Theorem (Kolmogorov equation) Let \(b, A\) satisfy a “certain condition”, then there is a diffusion process \((X_t)_{t\geq 0}\), such that, for any \(f \in C^2\),

\[\mathbb{E}[f(X_t)] = \mathbb{E}[f(X_0)] + \int_0^t \mathbb{E}[\mathcal{L} f(X_s)] \text{d}s,\]

where,

\[\mathcal{L}f(x) = b(x)^\top \nabla f(x) + \frac{1}{2} \text{tr}[A(x) \nabla^2 f(x)]\text{d}s\]

Example of Brownian motion

As we know that Brownian motion \(W_t\) has zero mean (\(b=0\)) and covariance \(A = \mathbf{I}\), we can have the expectation

\[\mathbb{E}[f(W_t)] = f(0) + \frac{1}{2}\mathbb{E}[\text{tr}(\nabla^2 f(x))]\]
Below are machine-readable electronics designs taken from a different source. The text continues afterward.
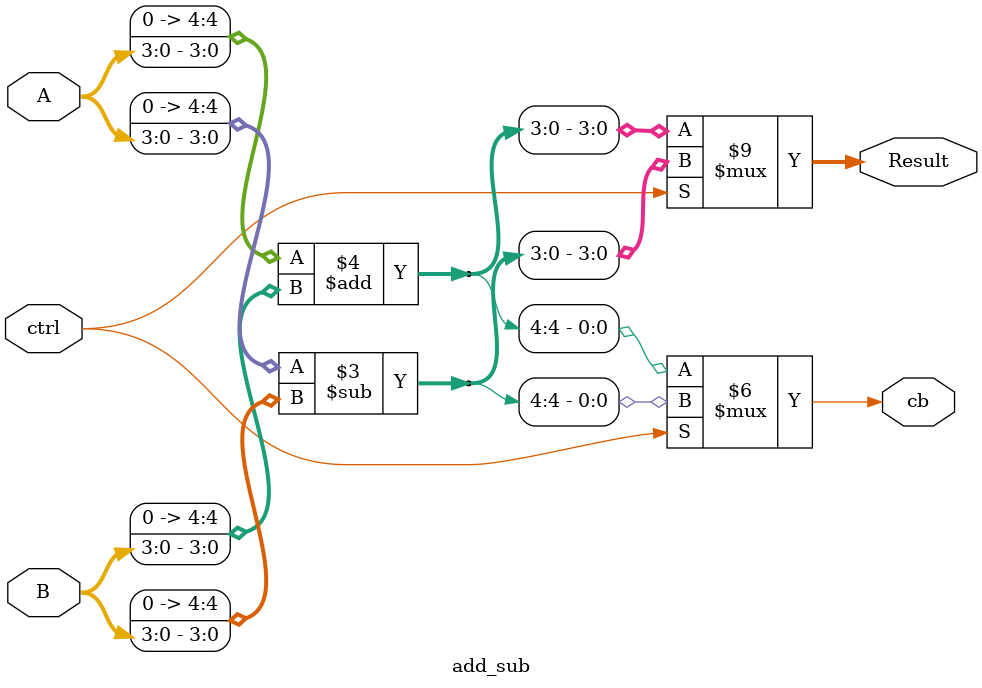
<source format=v>


// Outputs: Result[3:0], CarryOrBorrow

// When ctrl = 0, perform A + B

// When ctrl = 1, perform A - B


module add_sub(
  input [3:0]A,
  input [3:0]B,
  input ctrl,
  output reg [3:0]Result,
  output reg cb
);


  reg [4:0]out;
  
  always @(*)begin
    
    if(ctrl==1)begin
      out={1'b0,A} -{1'b0,B};
      Result=out[3:0];
      cb=out[4]; 
    end
    else begin
      out={1'b0,A} +{1'b0,B};
      Result=out[3:0];
      cb=out[4]; 
    end
    
  end
endmodule

</source>
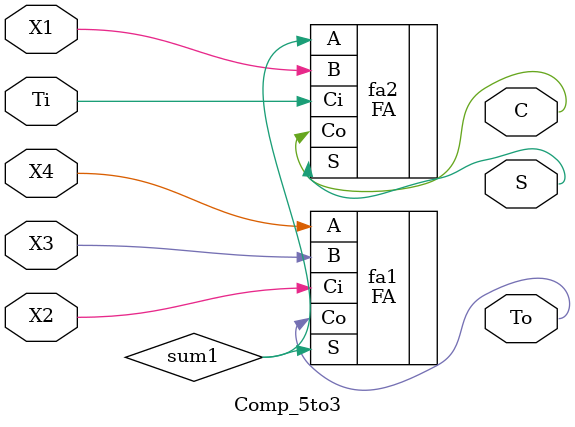
<source format=sv>

module Comp_5to3 (X1, X2, X3, X4, Ti, To, C, S);
input X1, X2, X3, X4, Ti;
output To, C, S;

wire sum1;

	//First full adder
  	FA fa1 (.A (X4),
           	.B (X3),
           	.Ci (X2),
	  		 .Co (To),
 	   		.S (sum1));

	//Second full adder
   	FA fa2 (.A (sum1),
          	.B (X1),
          	.Ci (Ti),
         	.Co (C),
	     	.S (S));

endmodule

</source>
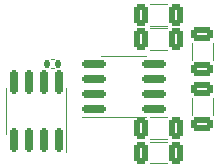
<source format=gbr>
%TF.GenerationSoftware,KiCad,Pcbnew,(6.0.7)*%
%TF.CreationDate,2024-01-02T21:25:37+08:00*%
%TF.ProjectId,stepper-motor-20,73746570-7065-4722-9d6d-6f746f722d32,1*%
%TF.SameCoordinates,PX6979f40PYa1135a0*%
%TF.FileFunction,Legend,Bot*%
%TF.FilePolarity,Positive*%
%FSLAX46Y46*%
G04 Gerber Fmt 4.6, Leading zero omitted, Abs format (unit mm)*
G04 Created by KiCad (PCBNEW (6.0.7)) date 2024-01-02 21:25:37*
%MOMM*%
%LPD*%
G01*
G04 APERTURE LIST*
G04 Aperture macros list*
%AMRoundRect*
0 Rectangle with rounded corners*
0 $1 Rounding radius*
0 $2 $3 $4 $5 $6 $7 $8 $9 X,Y pos of 4 corners*
0 Add a 4 corners polygon primitive as box body*
4,1,4,$2,$3,$4,$5,$6,$7,$8,$9,$2,$3,0*
0 Add four circle primitives for the rounded corners*
1,1,$1+$1,$2,$3*
1,1,$1+$1,$4,$5*
1,1,$1+$1,$6,$7*
1,1,$1+$1,$8,$9*
0 Add four rect primitives between the rounded corners*
20,1,$1+$1,$2,$3,$4,$5,0*
20,1,$1+$1,$4,$5,$6,$7,0*
20,1,$1+$1,$6,$7,$8,$9,0*
20,1,$1+$1,$8,$9,$2,$3,0*%
G04 Aperture macros list end*
%ADD10C,0.120000*%
%ADD11C,0.600000*%
%ADD12C,3.600000*%
%ADD13R,0.850000X0.850000*%
%ADD14O,0.850000X0.850000*%
%ADD15R,1.350000X1.350000*%
%ADD16O,1.350000X1.350000*%
%ADD17RoundRect,0.250000X-0.325000X-0.650000X0.325000X-0.650000X0.325000X0.650000X-0.325000X0.650000X0*%
%ADD18RoundRect,0.250000X-0.650000X0.325000X-0.650000X-0.325000X0.650000X-0.325000X0.650000X0.325000X0*%
%ADD19RoundRect,0.250000X0.650000X-0.325000X0.650000X0.325000X-0.650000X0.325000X-0.650000X-0.325000X0*%
%ADD20RoundRect,0.162500X-0.825000X-0.162500X0.825000X-0.162500X0.825000X0.162500X-0.825000X0.162500X0*%
%ADD21RoundRect,0.150000X0.150000X-0.825000X0.150000X0.825000X-0.150000X0.825000X-0.150000X-0.825000X0*%
%ADD22RoundRect,0.140000X0.140000X0.170000X-0.140000X0.170000X-0.140000X-0.170000X0.140000X-0.170000X0*%
G04 APERTURE END LIST*
D10*
%TO.C,C13*%
X12242748Y13110800D02*
X13665252Y13110800D01*
X12242748Y14930800D02*
X13665252Y14930800D01*
%TO.C,C14*%
X15752400Y9042452D02*
X15752400Y7619948D01*
X17572400Y9042452D02*
X17572400Y7619948D01*
%TO.C,C17*%
X12242748Y16962800D02*
X13665252Y16962800D01*
X12242748Y15142800D02*
X13665252Y15142800D01*
%TO.C,C18*%
X12242748Y5329600D02*
X13665252Y5329600D01*
X12242748Y3509600D02*
X13665252Y3509600D01*
%TO.C,C21*%
X15752400Y12293548D02*
X15752400Y13716052D01*
X17572400Y12293548D02*
X17572400Y13716052D01*
%TO.C,C22*%
X12242748Y7412400D02*
X13665252Y7412400D01*
X12242748Y5592400D02*
X13665252Y5592400D01*
%TO.C,U1*%
X10000000Y12590000D02*
X8120000Y12590000D01*
X10000000Y7410000D02*
X6475000Y7410000D01*
X10000000Y7410000D02*
X11880000Y7410000D01*
X10000000Y12590000D02*
X11880000Y12590000D01*
%TO.C,U6*%
X5150800Y7924800D02*
X5150800Y4474800D01*
X5150800Y7924800D02*
X5150800Y9874800D01*
X30800Y7924800D02*
X30800Y9874800D01*
X30800Y7924800D02*
X30800Y5974800D01*
%TO.C,C28*%
X4070236Y11578000D02*
X3854564Y11578000D01*
X4070236Y12298000D02*
X3854564Y12298000D01*
%TD*%
%LPC*%
D11*
%TO.C,H1*%
X16582400Y3265200D03*
X17700000Y3773200D03*
X17700000Y826800D03*
X19173200Y2300000D03*
X18665200Y1182400D03*
X18665200Y3417600D03*
X16633200Y1284000D03*
X16226800Y2300000D03*
D12*
X17700000Y2300000D03*
%TD*%
D11*
%TO.C,H2*%
X2300000Y19173200D03*
X3265200Y16582400D03*
D12*
X2300000Y17700000D03*
D11*
X2300000Y16226800D03*
X3773200Y17700000D03*
X826800Y17700000D03*
X1233200Y16684000D03*
X3265200Y18817600D03*
X1182400Y18665200D03*
%TD*%
D12*
%TO.C,H3*%
X17700000Y17700000D03*
D11*
X18665200Y16582400D03*
X18665200Y18817600D03*
X16633200Y16684000D03*
X16226800Y17700000D03*
X17700000Y16226800D03*
X16582400Y18665200D03*
X17700000Y19173200D03*
X19173200Y17700000D03*
%TD*%
D13*
%TO.C,J2*%
X7162800Y711200D03*
D14*
X6162800Y711200D03*
X5162800Y711200D03*
X4162800Y711200D03*
%TD*%
D15*
%TO.C,J3*%
X19050000Y8176000D03*
D16*
X19050000Y10176000D03*
X19050000Y12176000D03*
X19050000Y14176000D03*
%TD*%
D11*
%TO.C,H4*%
X3265200Y3417600D03*
X1182400Y3265200D03*
X826800Y2300000D03*
X3773200Y2300000D03*
X2300000Y826800D03*
X3265200Y1182400D03*
X2300000Y3773200D03*
D12*
X2300000Y2300000D03*
D11*
X1233200Y1284000D03*
%TD*%
D15*
%TO.C,J1*%
X13000000Y18449200D03*
D16*
X11000000Y18449200D03*
X9000000Y18449200D03*
X7000000Y18449200D03*
%TD*%
D17*
%TO.C,C13*%
X11479000Y14020800D03*
X14429000Y14020800D03*
%TD*%
D18*
%TO.C,C14*%
X16662400Y9806200D03*
X16662400Y6856200D03*
%TD*%
D17*
%TO.C,C17*%
X11479000Y16052800D03*
X14429000Y16052800D03*
%TD*%
%TO.C,C18*%
X11479000Y4419600D03*
X14429000Y4419600D03*
%TD*%
D19*
%TO.C,C21*%
X16662400Y11529800D03*
X16662400Y14479800D03*
%TD*%
D17*
%TO.C,C22*%
X11479000Y6502400D03*
X14429000Y6502400D03*
%TD*%
D20*
%TO.C,U1*%
X7462500Y8095000D03*
X7462500Y9365000D03*
X7462500Y10635000D03*
X7462500Y11905000D03*
X12537500Y11905000D03*
X12537500Y10635000D03*
X12537500Y9365000D03*
X12537500Y8095000D03*
%TD*%
D21*
%TO.C,U6*%
X4495800Y5449800D03*
X3225800Y5449800D03*
X1955800Y5449800D03*
X685800Y5449800D03*
X685800Y10399800D03*
X1955800Y10399800D03*
X3225800Y10399800D03*
X4495800Y10399800D03*
%TD*%
D22*
%TO.C,C28*%
X4442400Y11938000D03*
X3482400Y11938000D03*
%TD*%
M02*

</source>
We shall see next that the parameters going through optimization trajectory will follow a stochastic process (diffusion process, to be exact), we are interested in understanding the output of this process through a function \(f\) in order to compare to optimum value.

Tackle local optima

One way to somehow escape local mimina is to add a random/jitter to the gradient descent step

\[x_{t + \text{d}t} = x_t - \nabla F(x_t) \text{d}t \quad \Rightarrow \quad X_{t+\text{d}t} \sim \mathcal{N}(x_t -\nabla F(x_t)\text{d}t, \textcolor{red}{(2/\beta \cdot \text{d}t) \mathbf{I}_d})\]

The red term can be further generalized with Brownian motion, leading to a noisy gradient descent:

\[X_{t + \text{d}t} = X_t - \nabla F(X_t)\text{d}t + \textcolor{red}{\sqrt{2/\beta} (W_{t + \text{d}t} - W_t)}\]

And now, we can recognize something familiar to the Black-Scholes models. The equation here is called the Langevin diffusion which already have a rich literature in physics, Bayesian inference, MCMC.

Key result

Now, let’s go over the main result presented in this paper .

Theorem With a “reasonable assumption” (smoothness, dissiparity) that

\[\lVert \nabla F(x) - \nabla F(x') \rVert \leq M \lVert x - x' \rVert \quad, \quad x^\top \nabla F(x) \geq m \lVert x \rVert^2 - b\]

Then,

\[\mathbb{E}[F(X_t)] - \inf_x F(x) \leq \sqrt{c_{\text{LS}} D(\nu_0 \lVert \pi)} \exp(-t/\beta c_{\text{LS}}) + \frac{d}{\beta} \log \frac{\beta + 1}{d}\]

where,

(i) \(\nu_0 = \mathcal{L}(X_0)\) which is the intial distribution
(ii) \(D(\cdot \lVert \cdot)\) is the Kullback-Leibler distribution
(iii) \(c_{\text{LS}}\) is the log-Sobolev constant of \(\pi\)

How to intepret this theorem? Well, recall that the minimum value is \(\inf_x F(x)\). We need to compare the optimum value with the expectation of \(F(X_t)\) at time \(t\). The expectation is necessary since we are working with stochastic process \(X_t\). So the above result is saying that the different between the value of the function evaluated over the process \(X_t\) and the minimum is bounded.

What can we say about the bound here? Looking at the right-hand side, we can see that the bound decreases exponentially as the time \(t\) goes. This is quite good, proving that optimization converges very fast. Also, the second term of the right-hand side, \(\frac{d}{\beta}\log \frac{\beta + 1}{d}\), suggests that we may select \(\beta\) not too large as well as not too small.